Documentation references:

- Copy Bun/uv/Claude Code install style from `docker/claude-mem/Dockerfile`.
- Copy credential handling conventions from `docker/claude-mem/README.md` and `entrypoint.sh`.
- Copy Valkey config guidance from `plans/2026-05-06-redis-dependency-strategy.md`.

Verification:

- `docker compose up --build`
- `curl http://127.0.0.1:<port>/healthz`
- `curl -H "Authorization: Bearer <key>" http://127.0.0.1:<port>/v1/info`
- Kill/restart server container and verify queued events survive.

Anti-pattern guards:

- Do not auto-install Docker Desktop.
- Do not bind public host ports without documented auth.
- Do not run Redis/Valkey without persistence in deployable examples.

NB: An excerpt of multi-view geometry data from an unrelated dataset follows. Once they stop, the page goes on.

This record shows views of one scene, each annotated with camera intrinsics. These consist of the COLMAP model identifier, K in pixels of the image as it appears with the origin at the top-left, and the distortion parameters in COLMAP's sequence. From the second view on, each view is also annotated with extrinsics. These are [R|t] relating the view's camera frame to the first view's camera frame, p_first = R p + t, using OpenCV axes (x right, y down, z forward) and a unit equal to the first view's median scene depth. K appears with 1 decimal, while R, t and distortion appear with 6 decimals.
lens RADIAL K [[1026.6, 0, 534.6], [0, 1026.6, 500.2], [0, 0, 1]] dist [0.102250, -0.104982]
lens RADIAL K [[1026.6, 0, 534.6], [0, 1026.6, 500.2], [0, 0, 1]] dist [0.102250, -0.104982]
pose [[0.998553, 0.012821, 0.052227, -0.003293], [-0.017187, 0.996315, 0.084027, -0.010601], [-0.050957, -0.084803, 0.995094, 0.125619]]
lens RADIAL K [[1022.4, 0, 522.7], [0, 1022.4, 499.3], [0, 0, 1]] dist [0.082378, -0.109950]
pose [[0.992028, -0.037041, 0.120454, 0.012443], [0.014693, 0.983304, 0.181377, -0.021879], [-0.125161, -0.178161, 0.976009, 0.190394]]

## Phase 12: Docs And Migration

What to implement:

- Add:
  - `docs/server.md`
  - `docs/api.md`
  - `docs/adapters.md`
  - `docs/security.md`
  - `docs/docker.md`
  - `docs/migration-worker-to-server.md`
- Update README to introduce Claude-Mem Server first and worker as compatibility language.
- Document:
  - local dev mode;
  - Docker deployment;
  - API-key creation;
  - team/project scoping;
  - generic agent ingestion;
  - queue engine settings;
  - privacy/redaction baseline.

Documentation references:

- Use public docs style from `docs/public/*.mdx`.
- Use handoff docs for product wording and explicit non-goals.

Verification:

- `rg -n "worker service|Worker Service|worker-first" README.md docs`
- Ensure docs still mention compatibility commands where needed.

Anti-pattern guards:

- Do not imply hosted cloud or enterprise features are available.
- Do not call Claude-Mem an official Anthropic project.

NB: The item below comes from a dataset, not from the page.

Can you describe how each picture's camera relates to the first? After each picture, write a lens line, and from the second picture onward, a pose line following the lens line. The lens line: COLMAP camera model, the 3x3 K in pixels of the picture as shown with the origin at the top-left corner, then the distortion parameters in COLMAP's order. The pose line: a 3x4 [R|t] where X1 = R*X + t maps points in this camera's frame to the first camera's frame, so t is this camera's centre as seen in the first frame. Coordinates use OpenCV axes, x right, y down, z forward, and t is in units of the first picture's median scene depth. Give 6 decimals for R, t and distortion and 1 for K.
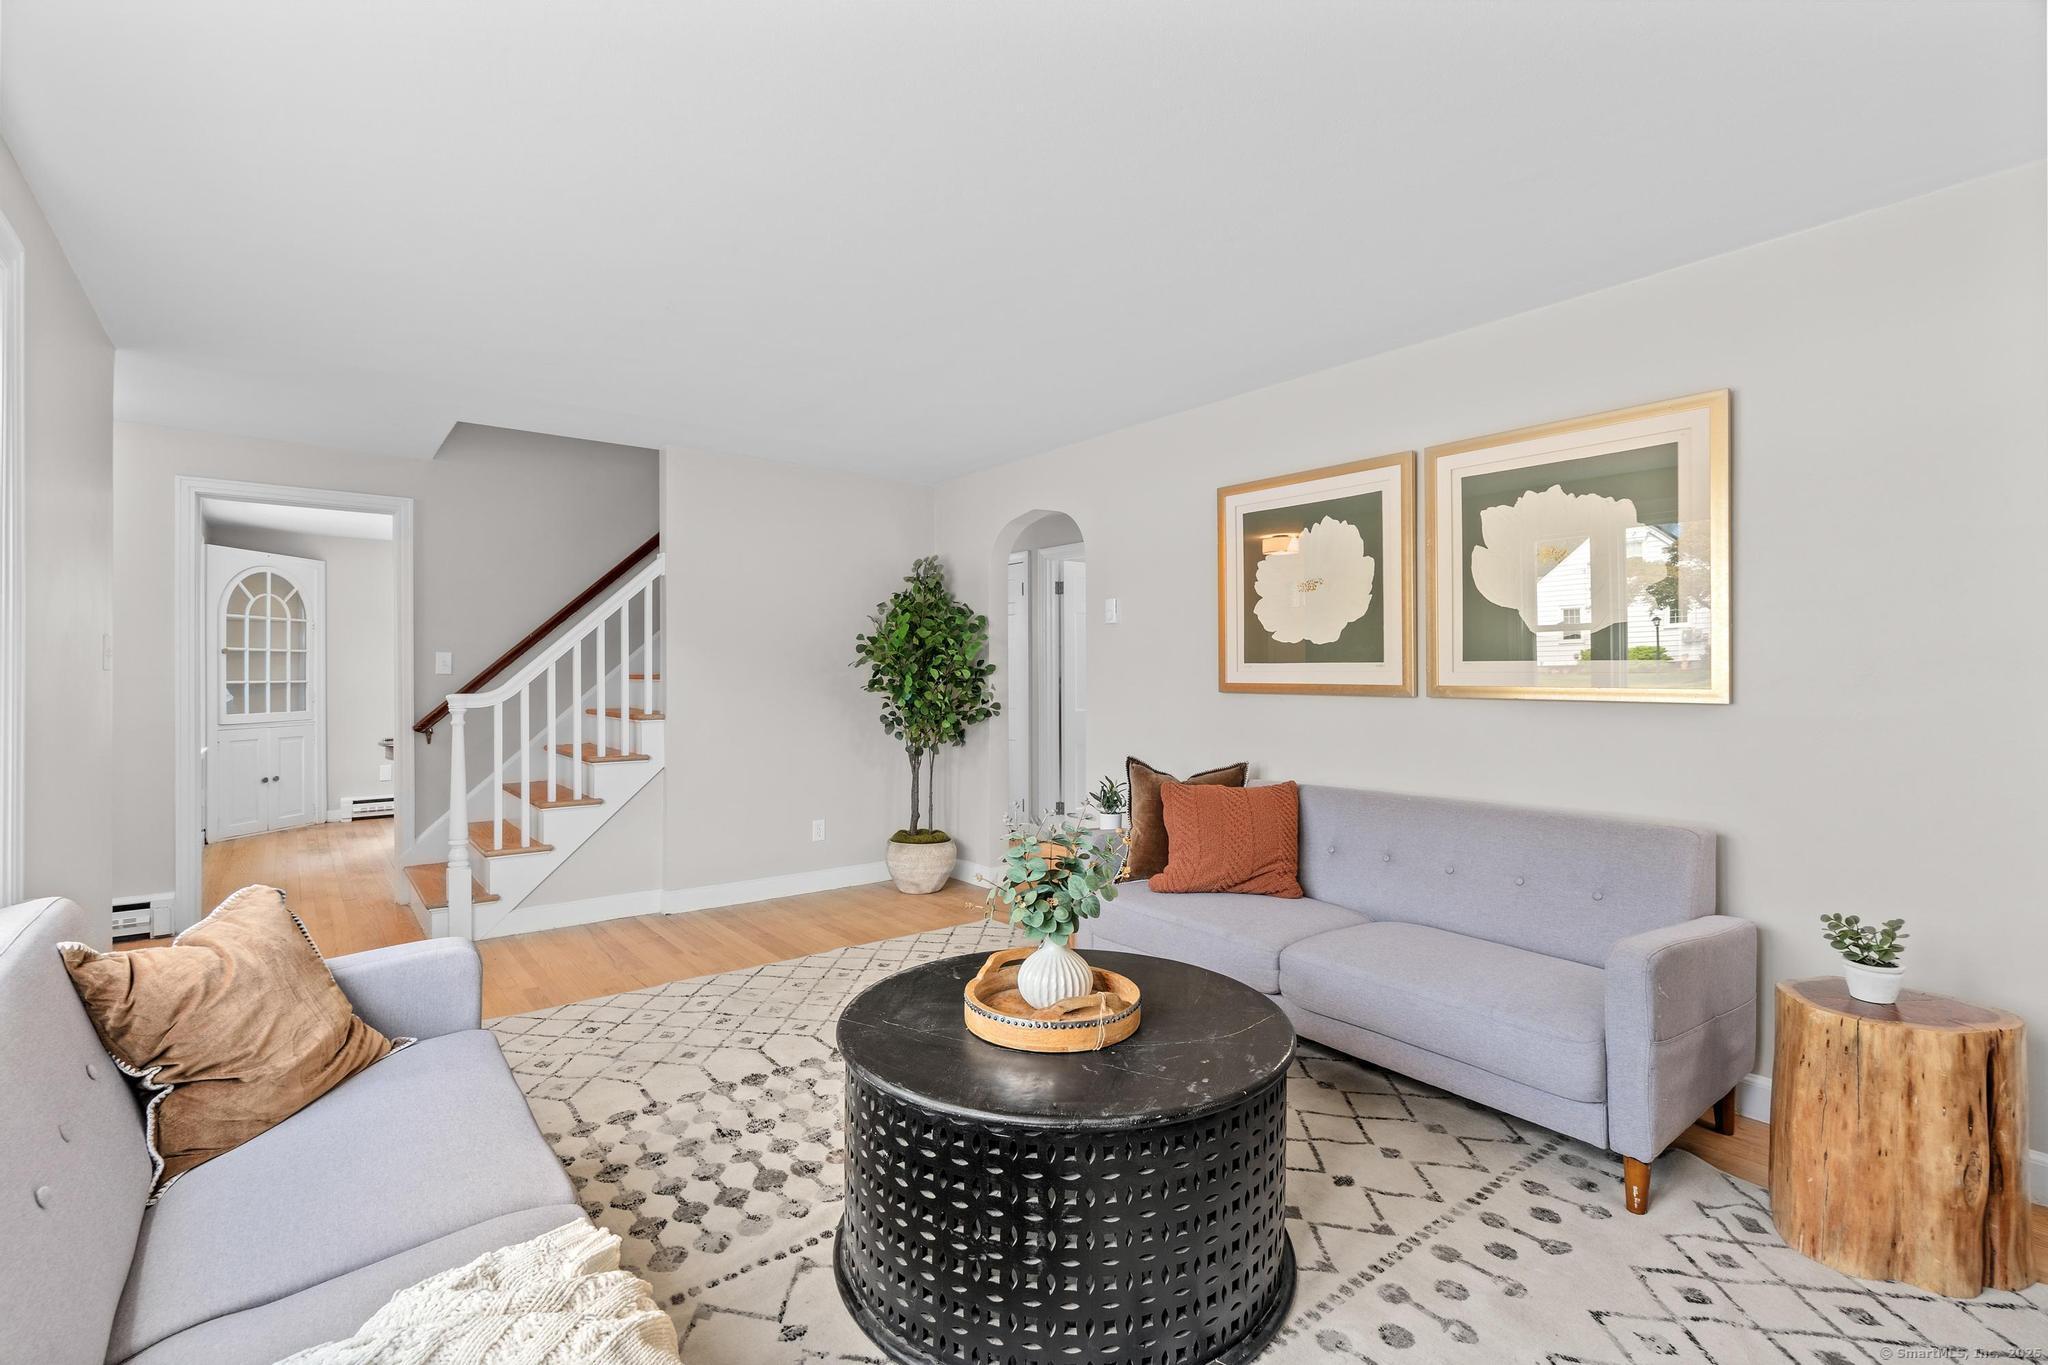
lens RADIAL K [[927.1, 0, 1012.8], [0, 927.1, 674.8], [0, 0, 1]] dist [-0.003187, 0.000564]
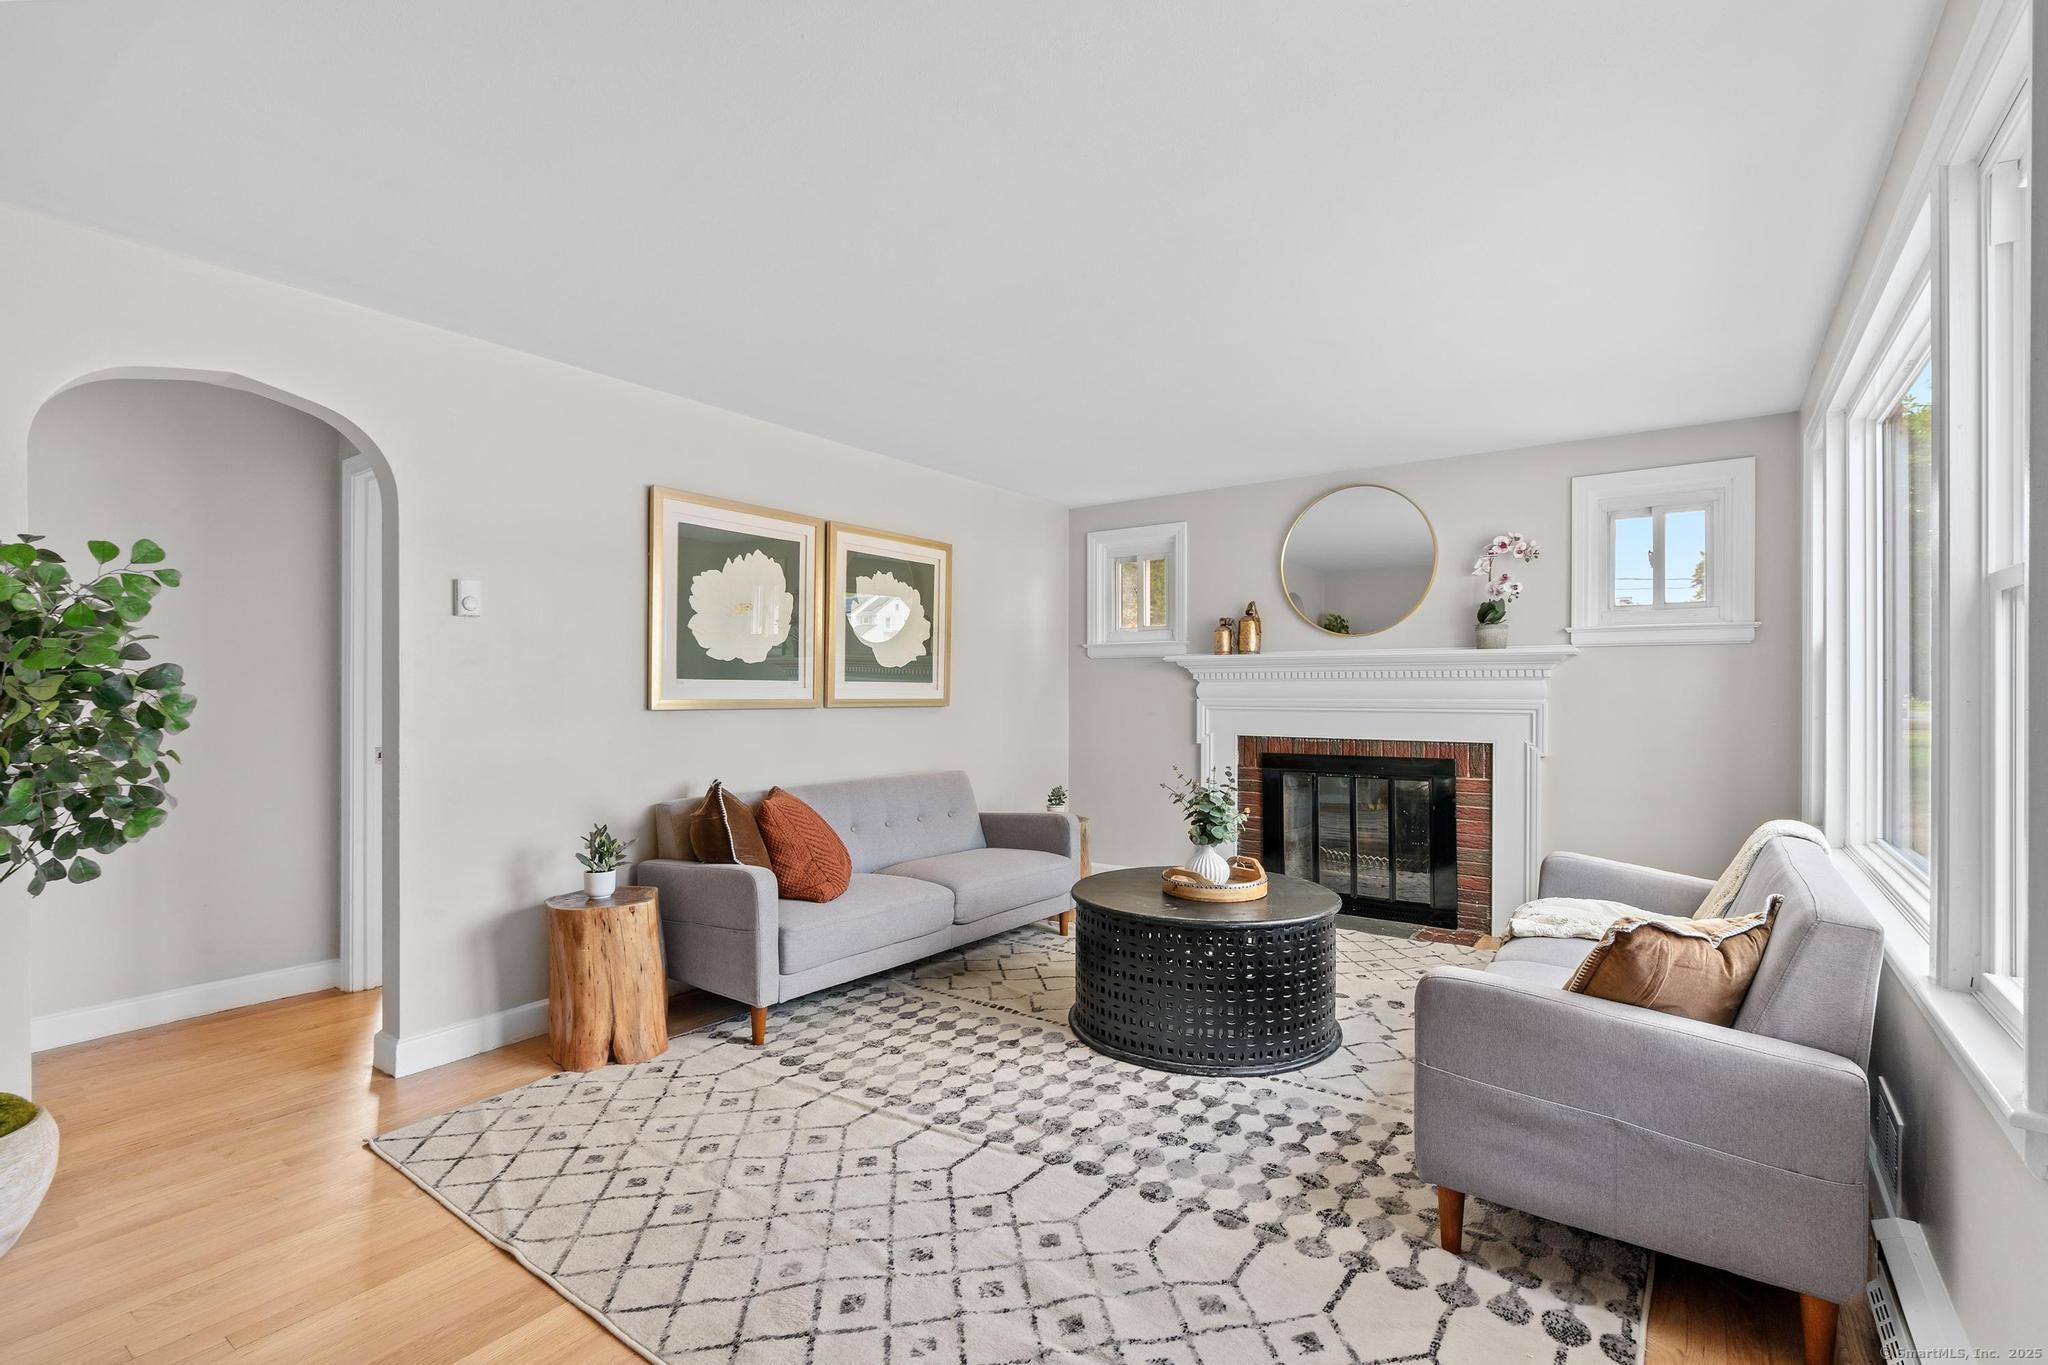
lens RADIAL K [[941.5, 0, 1024.0], [0, 941.5, 682.5], [0, 0, 1]] dist [-0.002250, 0.000010]
pose [[-0.276520, 0.003784, 0.961001, -0.877213], [-0.003339, 0.999982, -0.004898, -0.005602], [-0.961002, -0.004563, -0.276502, 1.038705]]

## Final Verification Phase

Run:

```sh
npm run typecheck:root
bun test tests/server/ tests/services/queue/ tests/services/sqlite/ tests/servers/
bun test tests/integration/worker-api-endpoints.test.ts
npm run build
docker compose up --build
```

Manual acceptance checklist:

- `npx claude-mem install` still works.
- `claude-mem server start|status|stop` works.
- `claude-mem worker start|status|stop` aliases work.
- Existing Claude Code hooks still write observations.
- Generic REST client can write and search memory.
- MCP tools use the same server/core logic.
- API-key protected writes fail without auth.
- Team-scoped search cannot cross team boundaries.
- BullMQ/Valkey mode survives server container restart.
- SQLite remains canonical source of memory truth.
- Apache-2.0 migration is complete and stale AGPL messaging is removed from public package/docs.

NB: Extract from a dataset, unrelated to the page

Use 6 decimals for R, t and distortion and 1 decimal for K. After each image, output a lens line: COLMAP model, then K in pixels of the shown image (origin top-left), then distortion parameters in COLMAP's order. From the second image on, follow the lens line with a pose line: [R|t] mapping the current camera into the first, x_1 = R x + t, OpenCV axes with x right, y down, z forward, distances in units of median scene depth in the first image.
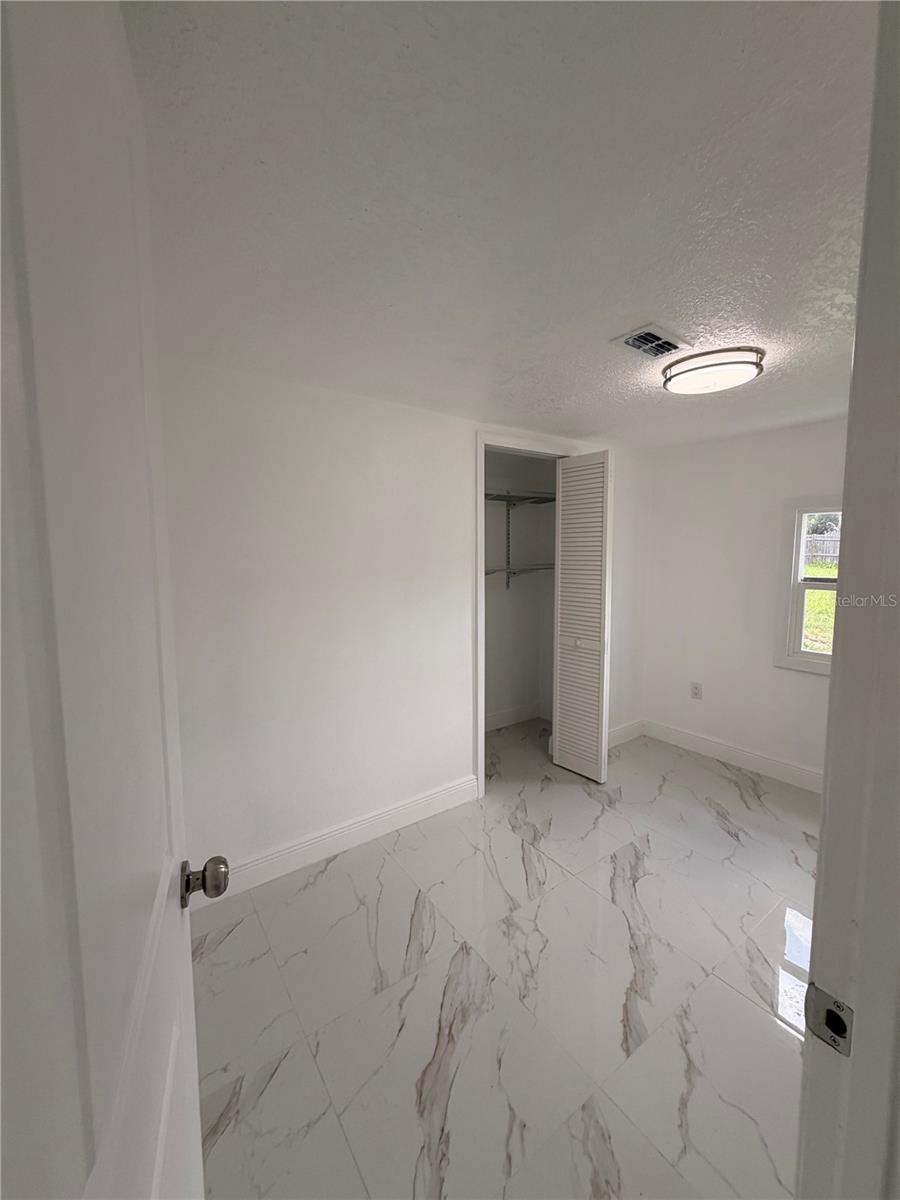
lens RADIAL K [[477.9, 0, 451.2], [0, 477.9, 598.1], [0, 0, 1]] dist [0.001070, -0.000299]
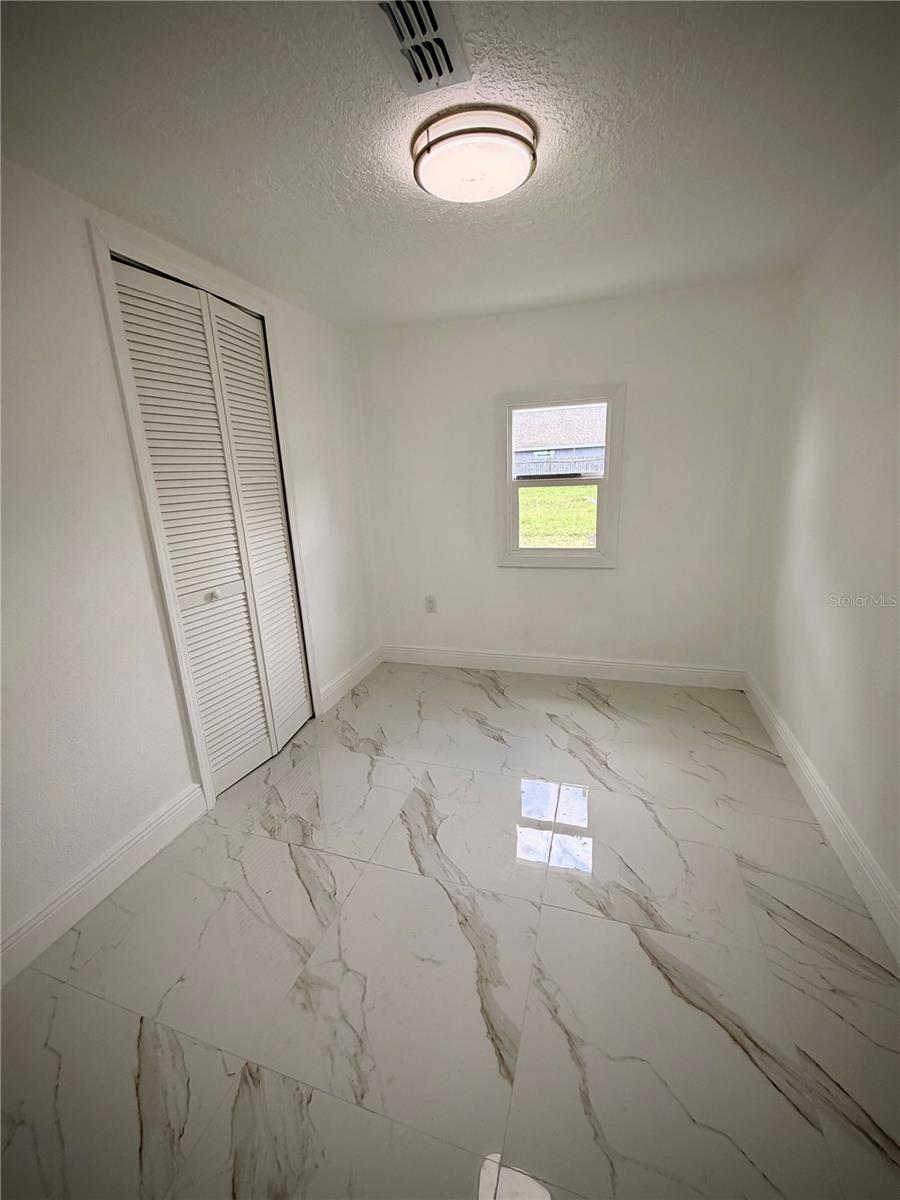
lens RADIAL K [[477.9, 0, 451.2], [0, 477.9, 598.1], [0, 0, 1]] dist [0.001070, -0.000299]
pose [[0.800127, -0.177161, 0.573071, -0.005995], [0.096994, 0.981029, 0.167854, 0.036121], [-0.591937, -0.078720, 0.802131, 0.313085]]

## Suggested Execution Order

1. Phase 1: Apache-2.0 boundary.
2. Phase 2: CLI namespace and aliases.
3. Phase 3: Server bootstrap refactor.
4. Phase 5: Queue boundary and SQLite contract cleanup.
5. Phase 6: BullMQ/Valkey backend.
6. Phase 4: New core/storage contracts.
7. Phase 7: Auth/team/API-key layer.
8. Phase 8: REST V1.
9. Phase 9: Adapter migration.
10. Phase 10: MCP server-core surface.
11. Phase 11: Docker deployment.
12. Phase 12: Docs and migration guide.

The order intentionally moves the middleware and queue boundaries before Better Auth and REST V1. Those two boundaries are the highest-risk coupling points in the current codebase.